Milite à plein temps
Posted by anthonylattier on March 6, 2008
PORTRAIT - Pour Julien Cholin, être militant communiste c’est lutter contre la dépolitisation rampante. Et même s’il n’a que 19 ans et a parfois « l’impression d’être seul au monde », il est sur tous les fronts. Sans compter son temps.
Son CV, Julien l’égrène à toute vitesse. Militant à Sud Étudiant. Militant au Parti Communiste. Étudiant en histoire à Tolbiac. Comédien au Conservatoire de Noisiel. Peluche de Gepeto à Disney land. Puis s’excuse : « je parle trop vite ». Rectification : il mitraille, oublie d’articuler, regarde à droite, à gauche, saute d’une idée à l’autre.
Reprenons. Julien Cholin est né à Saint Maur des Fossés (94) mais a vécu son enfance à Bayonne. Alors qu’il a douze ans, ses parents décident de revenir dans la banlieue parisienne, à Noisiel (94), pour monter un restaurant. Sans succès. « J’ai connu la dèche, raconte-t-il, c’est pour ça que je me sens proche de la classe populaire. » De sa jeunesse dans l’ « Aubervilliers de l’ouest », il a tiré sa rage contre l’attentisme : « Quand tu es allé au collège en banlieue, quand tu t’es fait racketter, soit tu glandes, soit tu t’engages. » Il dit « comprendre » les deux attitudes mais c’est la seconde qu’il a choisie. Son père, employé à Disney Land, admire le « style Sarkozy ». Lui opte pour l’extrême-gauche. L’ambiance à la maison ? « Ca a clashé le jour de l’élection présidentielle », admet Julien mais leurs relations restent « cordiales ».
« Servir les luttes »
A 19 ans, Julien a déjà un emploi du temps déjà très serré : « J’ai toujours des “devoirs“ à faire ! », ironise-t-il. Des devoirs scolaires, parfois. Citoyens surtout. « Servir les luttes », telle est l’obligation qu’il se donne. « Être citoyen, qu’est ce que c’est ? s’interroge-t-il, Voter ? Non.

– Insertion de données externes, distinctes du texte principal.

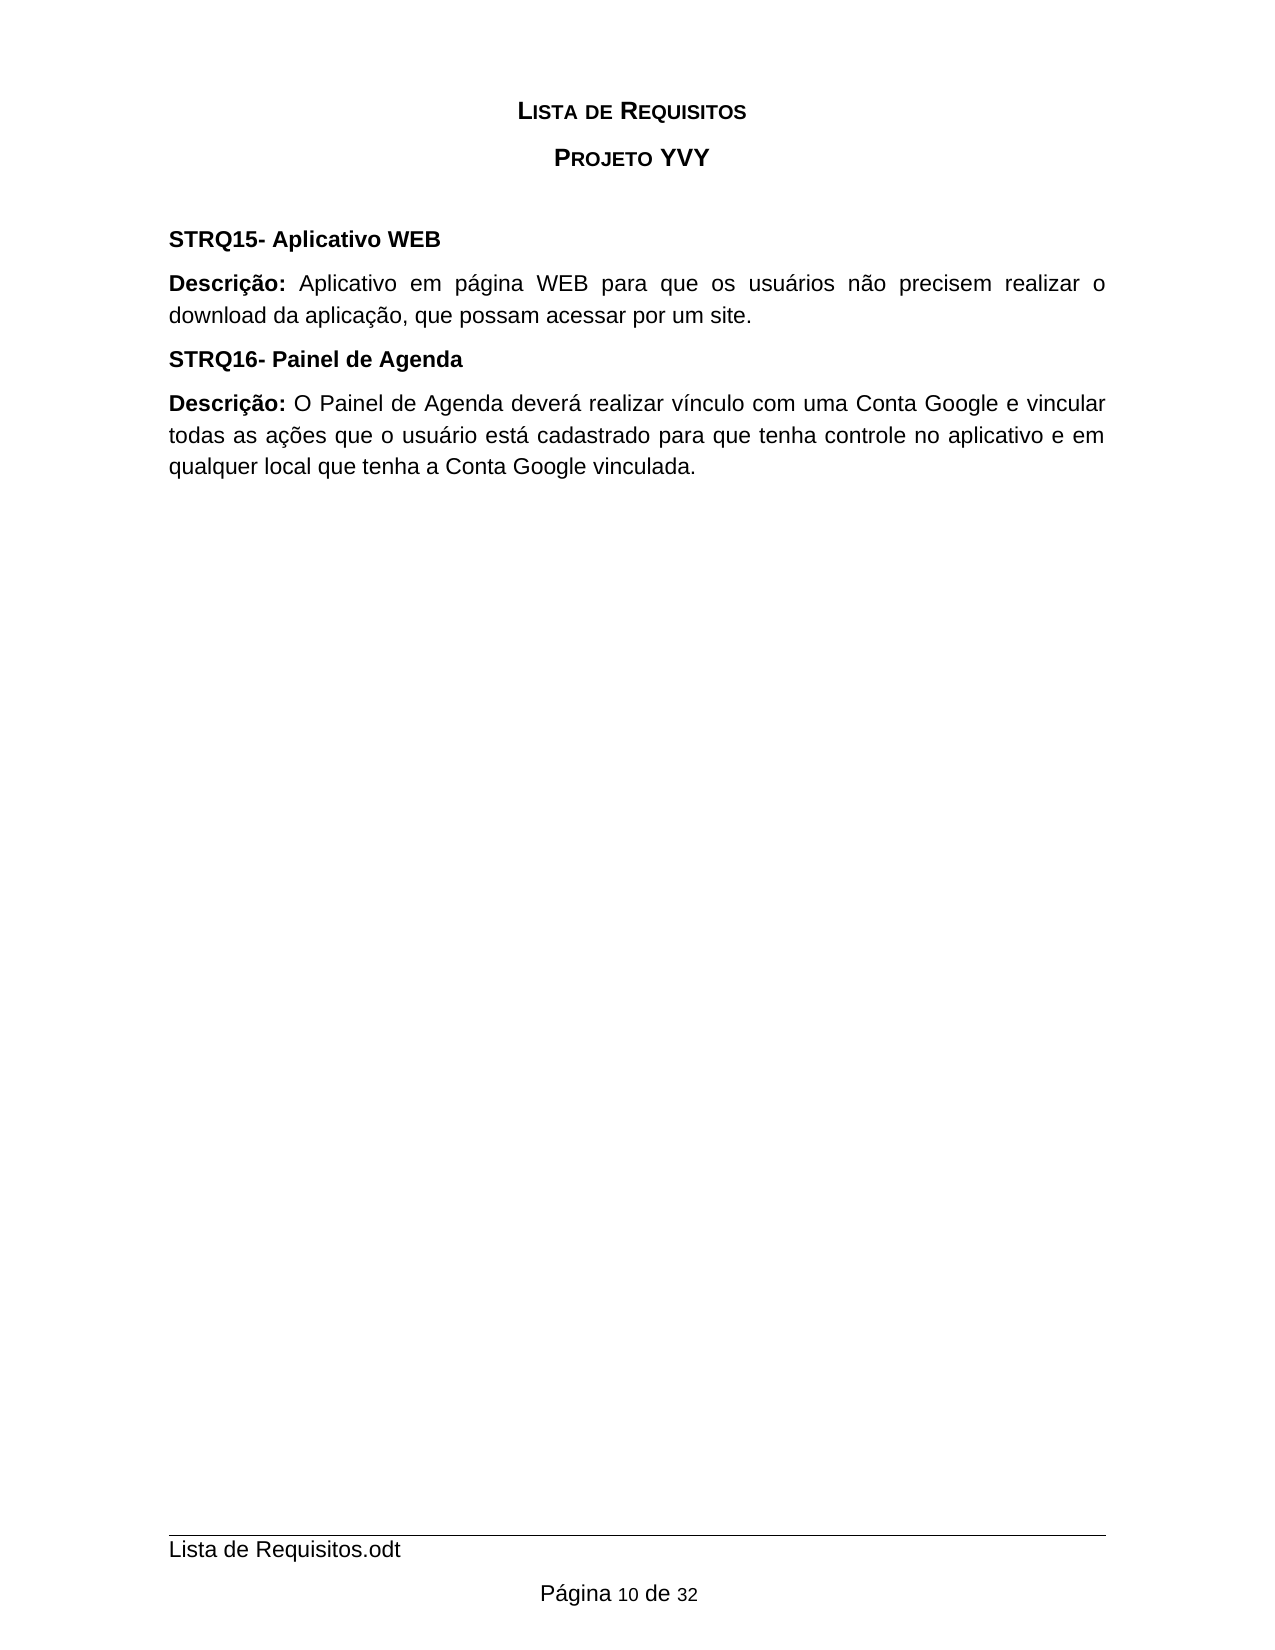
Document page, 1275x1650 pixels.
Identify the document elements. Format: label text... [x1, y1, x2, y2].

text Descrição: O Painel de Agenda deverá realizar vínculo com uma Conta Google e vincular todas as ações que o usuário está cadastrado para que tenha controle no aplicativo e em qualquer local que tenha a Conta Google vinculada. [169, 390, 1106, 479]
subtitle STRQ16- Painel de Agenda [169, 346, 1106, 372]
text Descrição: Aplicativo em página WEB para que os usuários não precisem realizar o download da aplicação, que possam acessar por um site. [169, 270, 1106, 328]
subtitle STRQ15- Aplicativo WEB [169, 226, 1106, 253]
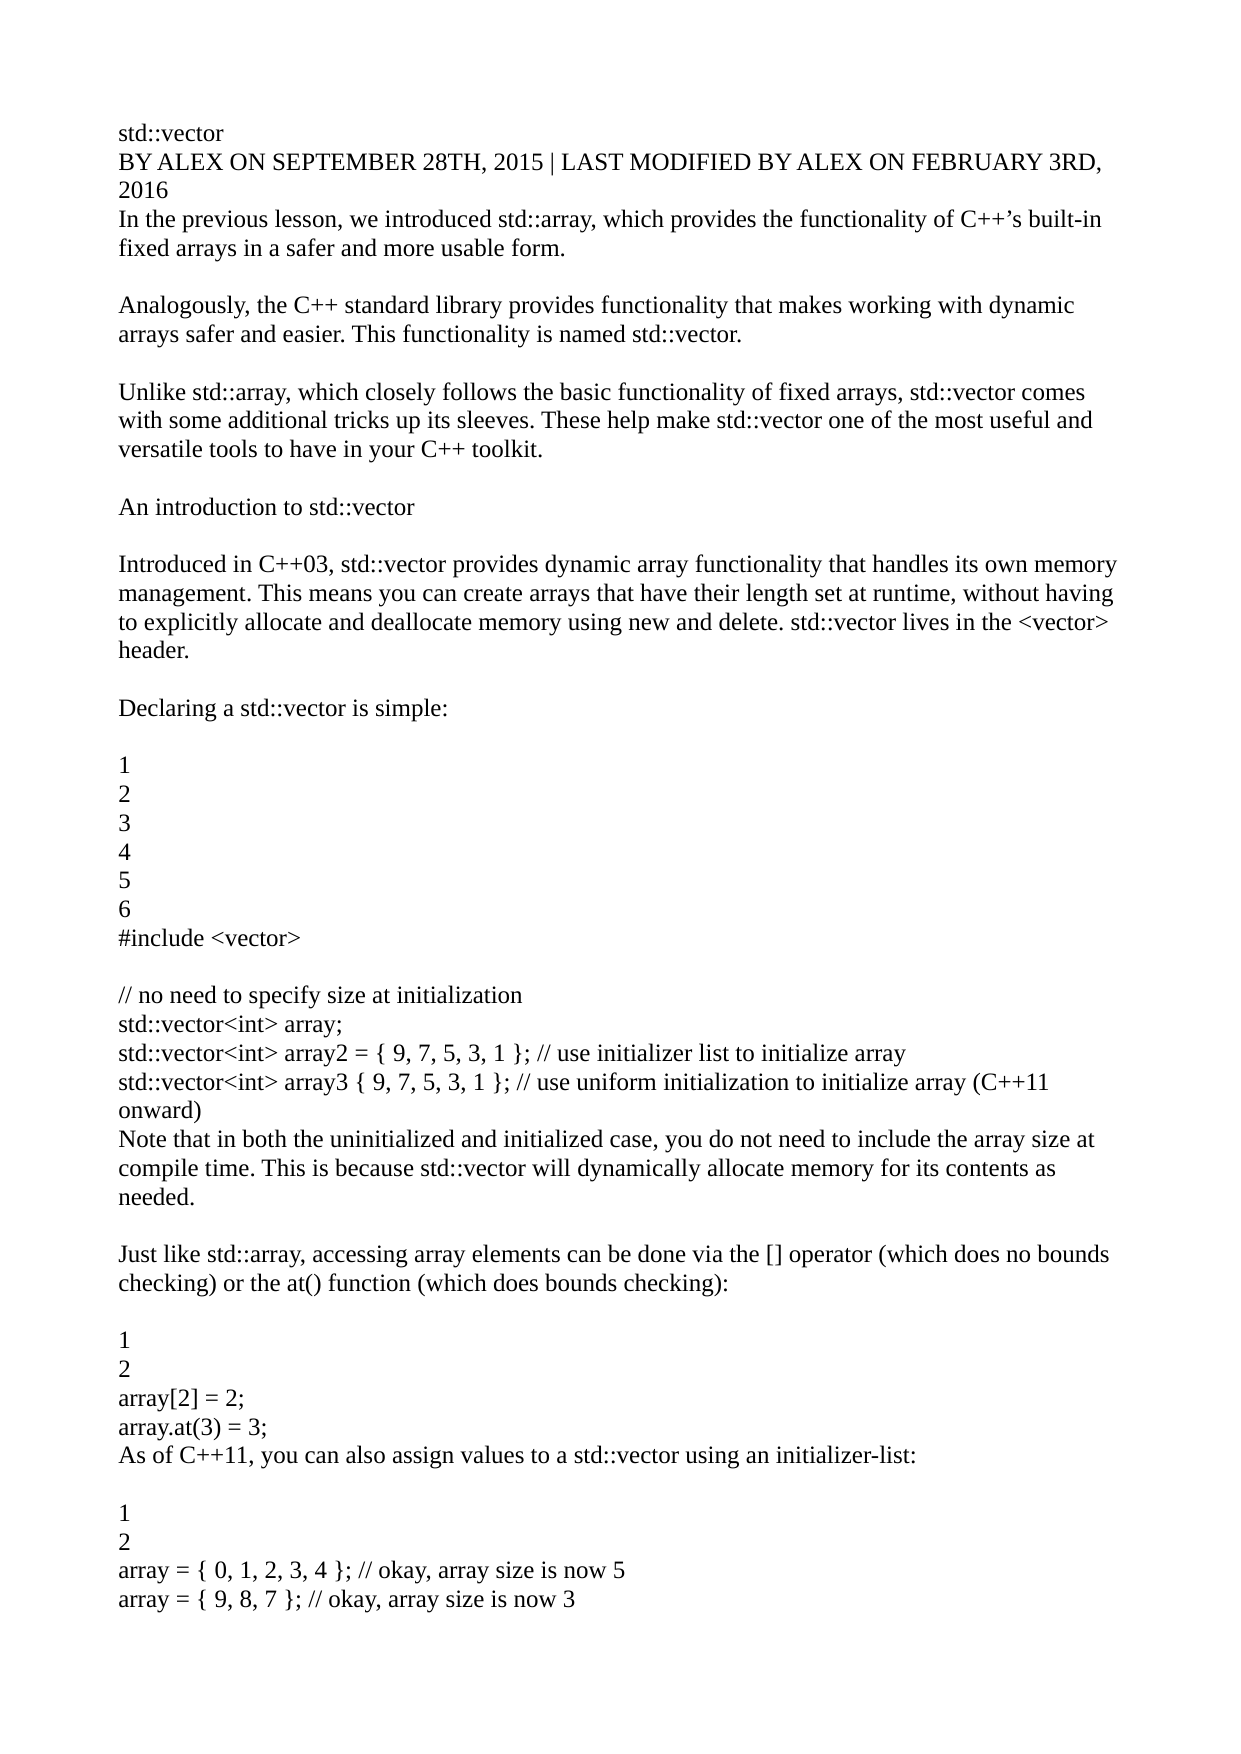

C’est s’intéresser aux gens qui ont un mandat, aux gens dans la rue, c’est agir pour défendre ses droits. » L’apathie des gens qu’il croise au quotidien l’écœure, les employés « endoctrinées » de Disney aussi bien que les habitants « dépolitisés » de Noisiel. La cause selon lui : « la fin de l’idéal communiste dans les banlieues ».
Cet idéal, c’est Mme Cornec, sa prof de SES au lycée, qui a lui fait découvrir. Une femme passionnée qui savait « créer du débat en classe ». Le mouvement contre le CPE tombe à pic : « J’ai écrit MON premier tract ». Le voilà mûr pour Tolbiac, « la fourmilière de gauche ». Il s’y forge alors son « propre communisme. » Avec une devise clé : « la fin de l’exploitation de l’homme par l’homme ». Un slogan démodé ? Julien répond par un autre : « je ne suis pas idéaliste, je milite pour un idéal ». Celui qui rêvait de devenir comédien connaît son texte.
Avec ses formules en poche, il fait déjà figure de militant expérimenté. Pourtant, il ne s’est inscrit au syndicat Sud étudiant qu’en septembre dernier. Mais est entré d’emblée en résistance. Pendant la grève contre la loi Pécresse, il se met à disposition : de 7h30 à 22h, il reste à la fac. « Deux mois de grève en tant que militant forment plus que deux ans sans grève », diagnostique-t-il. Large sourire toujours au coin des lèvres, il tempère « attention, je me cherche toujours en ce moment ». Et pour grandir il préfère les discussions avec ses « camardes » à la lecture des classiques du marxisme. Aujourd’hui il n’a qu’une certitude : à 50 ans, il militera encore.